Pełna wersja: Dlaczego bycie maszynistą to wstyd
Aktualnie przeglądasz uproszczoną wersję forum. Kliknij tutaj, by zobaczyć wersję z pełnym formatowaniem.
Dzięki-nie jest tak zle-myślę,że DAMY RADĘ! Ten odwrócony skład to BARDZO logiczne -DLACZEGO na to nie wpadłam przecież nie jestem BLONDYNKĄ ;-D
DLACZEGO bycie maszynistą TO WSTYD??? Każda uczciwie i rzetelnie wykonywana praca jest GODNA SZACUNKU I POSZANOWANIA :-)
Poznanski_mech napisał(a):
bea napisał(a):DLACZEGO bycie maszynistą TO WSTYD??? Każda uczciwie i rzetelnie wykonywana praca jest GODNA SZACUNKU I POSZANOWANIA :-)

Bo wykonując najcięższą i najbardziej odpowiedzialną pracę otrzymuję grosze i prawie zero szacunku od pasażerów.
No tak z tą kasą to PRZYKRE -zawsze uważałam,że Ci którzy odpowiadają pośrednio i bezpośrednio za życie ludzi powinni być NAJLEPIEJ wynagradzani ale wiadomo jak jest.............Natomiast SZACUNEK??? Każdy podróżny zdaje sobie sprawę w CZYICH rękach JEST w czasie podróży i z PEWNOŚCIĄ Was maszynistów DOCENIA I SZANUJE :-)
bea napisał(a):Każdy podróżny zdaje sobie sprawę w CZYICH rękach JEST w czasie podróży i z PEWNOŚCIĄ Was maszynistów DOCENIA I SZANUJE :-)
Z tym bym się zastanawiał. Dla podróżnego ważne jest by dojechał z punktu A do punktu B a czy prowadzi maszynista czy np żyrafa to większości nie obchodzi.
jarząbek019 napisał(a):
bea napisał(a):Każdy podróżny zdaje sobie sprawę w CZYICH rękach JEST w czasie podróży i z PEWNOŚCIĄ Was maszynistów DOCENIA I SZANUJE :-)
Z tym bym się zastanawiał. Dla podróżnego ważne jest by dojechał z punktu A do punktu B a czy prowadzi maszynista czy np żyrafa to większości nie obchodzi.
Nooo ja jednak wolę jak prowadzi maszynista a nie żyrafa ;-)
bea napisał(a):Natomiast SZACUNEK??? Każdy podróżny zdaje sobie sprawę w CZYICH rękach JEST w czasie podróży i z PEWNOŚCIĄ Was maszynistów DOCENIA I SZANUJE :-)
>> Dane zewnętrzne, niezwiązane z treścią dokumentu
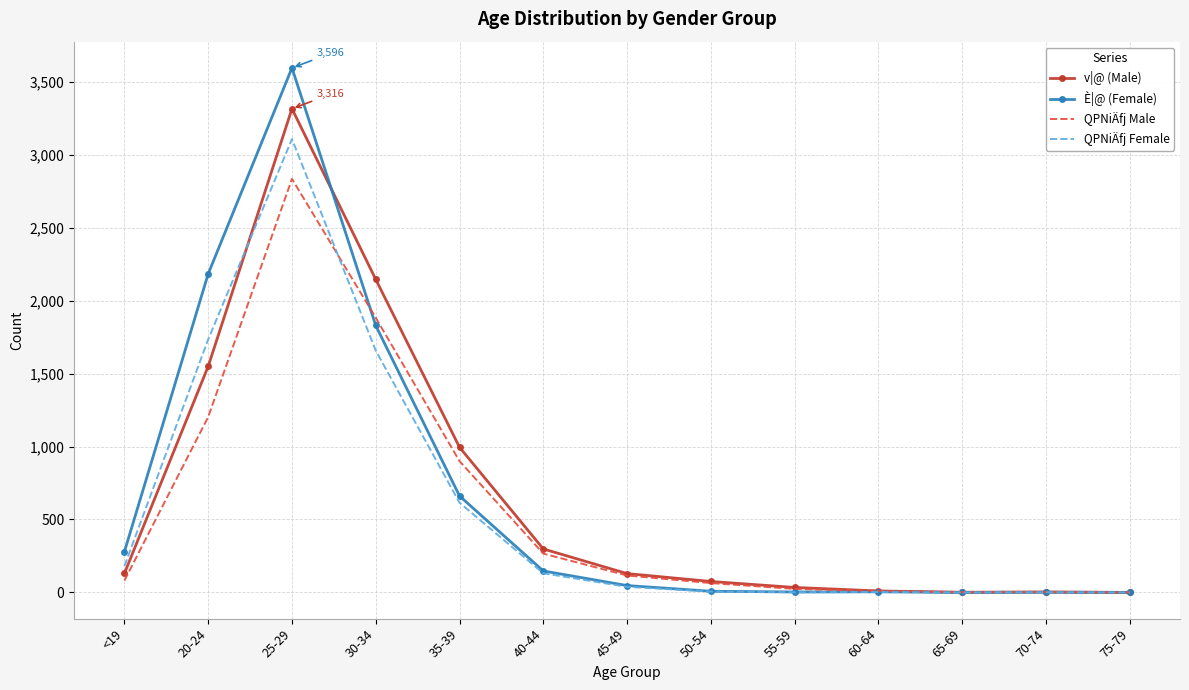

What value does the QPNiÄfj Male series have at <19?

81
Może jesteś w tej mniejszości. Gdy łapiemy opóźnienie przez śmiertelnego / kradzież / infrastruktury kolejowej / złodzieja / awarie sprzętu to My dostajemy błotem od pasażerów a nie kretyn który wskoczył mi pod lokomotywe / złodziej / zarządca sieci / "góra".
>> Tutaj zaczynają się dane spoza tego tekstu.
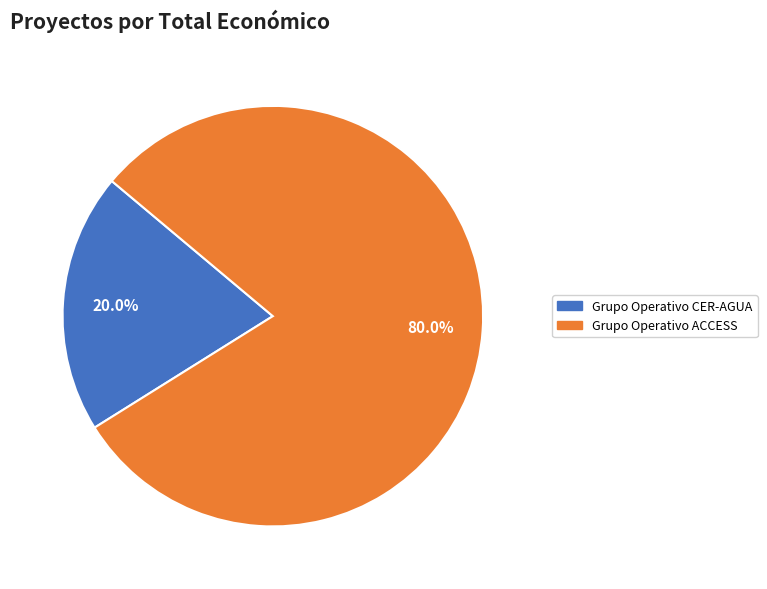

Is there any slice that represents more than half of the pie?

Yes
Poznanski_mech, pozostaje zauważyć, że dostaje jeszcze bardziej błotem Wink
A tak na poważnie, ręka w górę, kto nie nap*erdalał dyżurneg/dyspozytora za sytuację ruchową (choćby w myśli) Tongue
Jeśli ktoś się tym interesuje, wie jak dużą wiedzę musi mieć maszynista, odporność na stres, opanowanie itd. Wie też jakie są polskie realia, tabor, infrastruktura. Ma o tym jakieś pojęcie, to ma też szacunek do ludzi, którzy wykonują tą pracę i nie dziwi się, kiedy czasem pociąg stoi w polu.